● **YOUR GOAL**
Would you please copy every line below that includes the string "visible"?

● **LISTED ENTRIES**
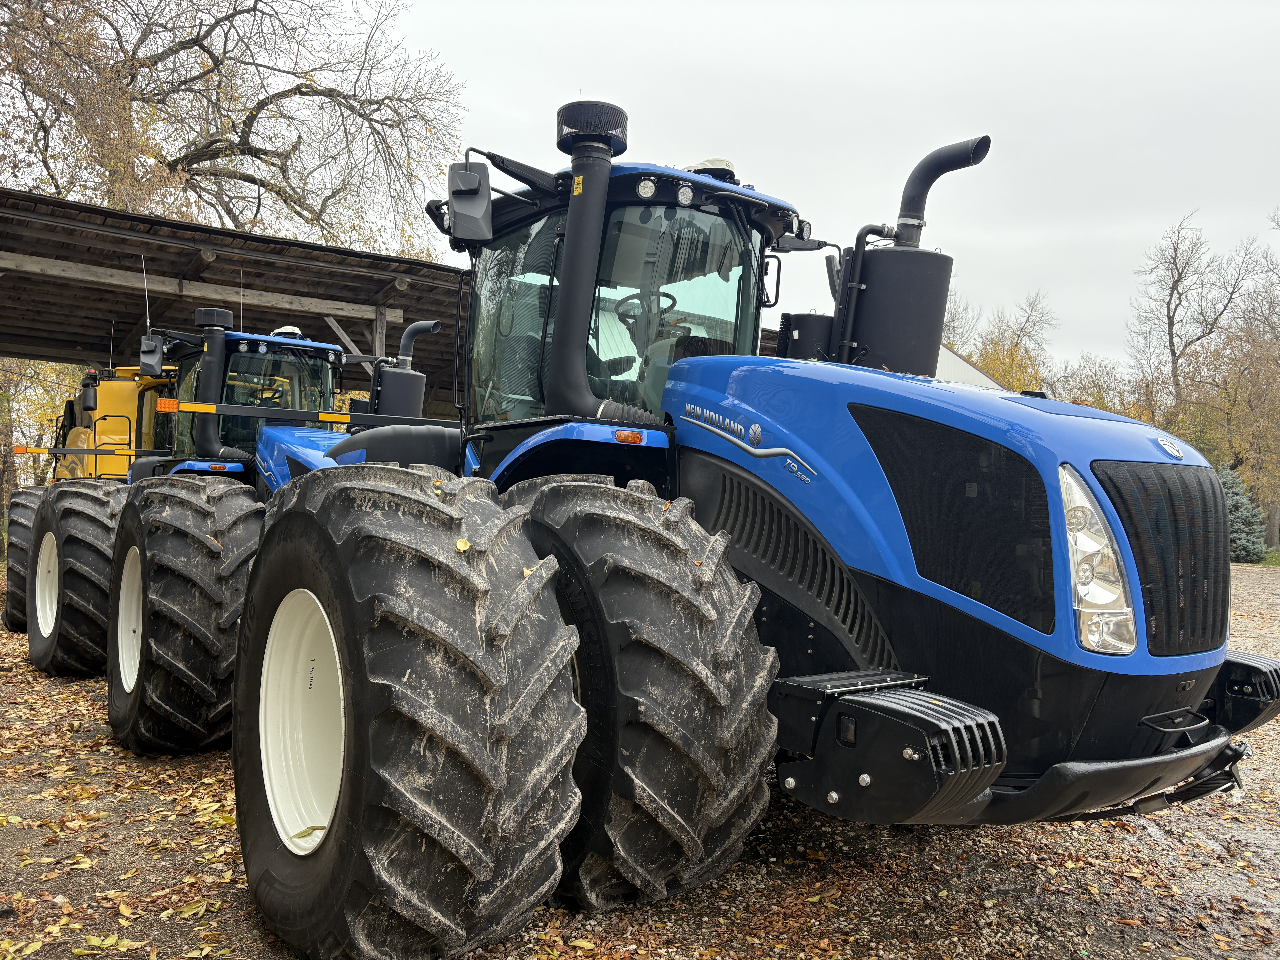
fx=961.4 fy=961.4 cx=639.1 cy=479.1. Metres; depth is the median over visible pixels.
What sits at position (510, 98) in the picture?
sky
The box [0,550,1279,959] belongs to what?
gravel ground
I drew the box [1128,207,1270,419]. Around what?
bare tree
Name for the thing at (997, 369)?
autumn tree
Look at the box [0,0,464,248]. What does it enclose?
bare tree
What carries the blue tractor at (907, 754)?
on the gravel ground at (226, 891)
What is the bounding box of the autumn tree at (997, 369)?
[943,287,1059,393]
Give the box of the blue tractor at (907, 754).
[198,96,1264,959]
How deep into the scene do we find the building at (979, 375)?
22.78 m
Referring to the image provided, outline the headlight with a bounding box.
[1059,463,1138,653]
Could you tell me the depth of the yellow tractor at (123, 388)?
9.61 m
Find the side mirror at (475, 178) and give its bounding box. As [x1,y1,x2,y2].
[446,160,493,244]
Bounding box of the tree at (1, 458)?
[0,357,86,549]
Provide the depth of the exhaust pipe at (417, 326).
6.76 m
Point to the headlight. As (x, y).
(1074, 552)
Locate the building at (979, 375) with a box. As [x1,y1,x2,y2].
[935,345,1010,390]
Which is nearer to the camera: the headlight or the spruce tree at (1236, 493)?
the headlight
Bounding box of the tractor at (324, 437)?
[73,311,405,747]
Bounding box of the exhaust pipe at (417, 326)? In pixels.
[369,322,439,417]
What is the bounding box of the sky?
[358,0,1279,388]
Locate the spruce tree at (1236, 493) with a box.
[1220,467,1269,562]
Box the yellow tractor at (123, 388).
[3,359,176,641]

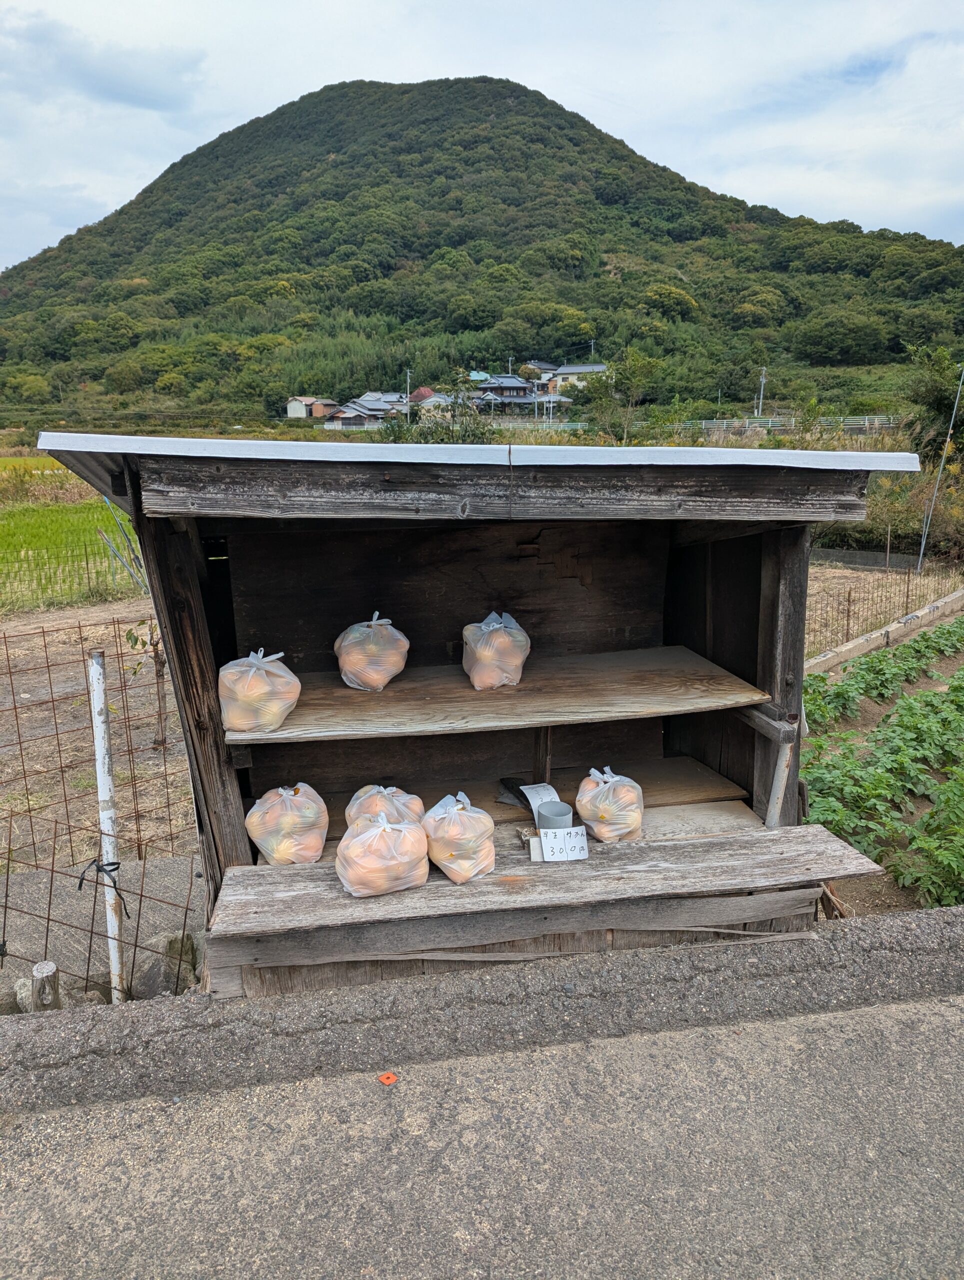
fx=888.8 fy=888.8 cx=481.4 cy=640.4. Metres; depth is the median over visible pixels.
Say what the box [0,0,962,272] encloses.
sky
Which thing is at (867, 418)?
guardrail
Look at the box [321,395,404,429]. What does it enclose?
house
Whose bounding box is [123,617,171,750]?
sapling
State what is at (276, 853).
bag
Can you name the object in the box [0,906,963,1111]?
curb
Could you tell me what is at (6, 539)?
rice field
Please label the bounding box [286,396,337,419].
house
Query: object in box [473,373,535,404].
house
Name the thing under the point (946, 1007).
road
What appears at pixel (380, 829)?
bag
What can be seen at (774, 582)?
wooden shed
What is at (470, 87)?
hill
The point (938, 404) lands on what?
tree
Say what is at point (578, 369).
house
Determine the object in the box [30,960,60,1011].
wooden post
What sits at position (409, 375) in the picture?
utility pole
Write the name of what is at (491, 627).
bag
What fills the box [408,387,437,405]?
house
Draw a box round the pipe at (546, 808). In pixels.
[535,800,573,832]
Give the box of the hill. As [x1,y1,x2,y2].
[0,75,963,419]
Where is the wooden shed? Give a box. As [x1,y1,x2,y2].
[35,425,923,1003]
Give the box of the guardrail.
[681,414,897,434]
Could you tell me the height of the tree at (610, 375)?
4.883 m
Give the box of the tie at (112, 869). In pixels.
[76,858,124,902]
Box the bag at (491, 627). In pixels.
[461,610,529,690]
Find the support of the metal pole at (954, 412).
on the ground
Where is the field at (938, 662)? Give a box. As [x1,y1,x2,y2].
[799,606,963,915]
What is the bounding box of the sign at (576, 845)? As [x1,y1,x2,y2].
[530,825,589,862]
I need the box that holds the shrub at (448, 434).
[380,378,498,444]
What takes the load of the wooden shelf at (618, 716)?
attached to the wooden shed
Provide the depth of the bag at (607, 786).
3.02 m
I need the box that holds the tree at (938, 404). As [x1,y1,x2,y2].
[902,346,963,461]
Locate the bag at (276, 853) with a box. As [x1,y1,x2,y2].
[245,783,328,865]
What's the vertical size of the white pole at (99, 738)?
1.421 m
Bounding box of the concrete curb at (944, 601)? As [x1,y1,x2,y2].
[805,587,963,677]
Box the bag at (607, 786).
[575,766,644,842]
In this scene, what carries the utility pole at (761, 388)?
on the ground
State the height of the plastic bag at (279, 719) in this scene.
0.269 m
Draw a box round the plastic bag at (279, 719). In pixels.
[218,648,300,733]
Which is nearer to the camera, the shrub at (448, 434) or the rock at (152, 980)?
the rock at (152, 980)
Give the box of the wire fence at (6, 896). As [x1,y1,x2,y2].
[0,611,203,999]
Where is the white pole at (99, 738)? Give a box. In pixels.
[87,650,126,1005]
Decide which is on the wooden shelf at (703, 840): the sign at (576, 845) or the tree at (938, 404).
the sign at (576, 845)
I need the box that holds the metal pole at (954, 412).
[915,361,963,576]
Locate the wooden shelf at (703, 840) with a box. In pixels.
[203,818,895,946]
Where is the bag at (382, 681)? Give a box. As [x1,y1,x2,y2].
[335,612,409,690]
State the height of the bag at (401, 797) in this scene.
0.254 m
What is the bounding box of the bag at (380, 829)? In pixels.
[335,810,430,896]
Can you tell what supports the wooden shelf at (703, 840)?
attached to the wooden shed
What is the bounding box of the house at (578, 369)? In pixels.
[547,362,609,393]
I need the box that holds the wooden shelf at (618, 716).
[227,643,772,744]
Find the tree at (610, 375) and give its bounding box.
[576,349,658,441]
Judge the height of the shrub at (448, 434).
2.947 m
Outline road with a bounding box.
[0,992,963,1279]
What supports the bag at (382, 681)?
on the wooden shelf at (618, 716)
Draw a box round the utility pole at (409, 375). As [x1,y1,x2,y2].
[405,368,412,418]
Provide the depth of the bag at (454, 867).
2.75 m
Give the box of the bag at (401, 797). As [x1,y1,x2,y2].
[346,784,425,830]
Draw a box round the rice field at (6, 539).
[0,465,147,611]
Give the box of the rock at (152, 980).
[131,932,199,999]
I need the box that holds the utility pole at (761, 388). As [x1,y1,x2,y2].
[756,367,766,416]
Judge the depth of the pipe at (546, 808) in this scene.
2.86 m
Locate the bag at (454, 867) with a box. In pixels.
[421,791,496,883]
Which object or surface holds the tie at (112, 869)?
attached to the white pole at (99, 738)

● **RESPONSE TO THIS EXERCISE**
fx=961.4 fy=961.4 cx=639.1 cy=479.1. Metres; depth is the median over visible pixels.
fx=888.8 fy=888.8 cx=481.4 cy=640.4. Metres; depth is the median over visible pixels.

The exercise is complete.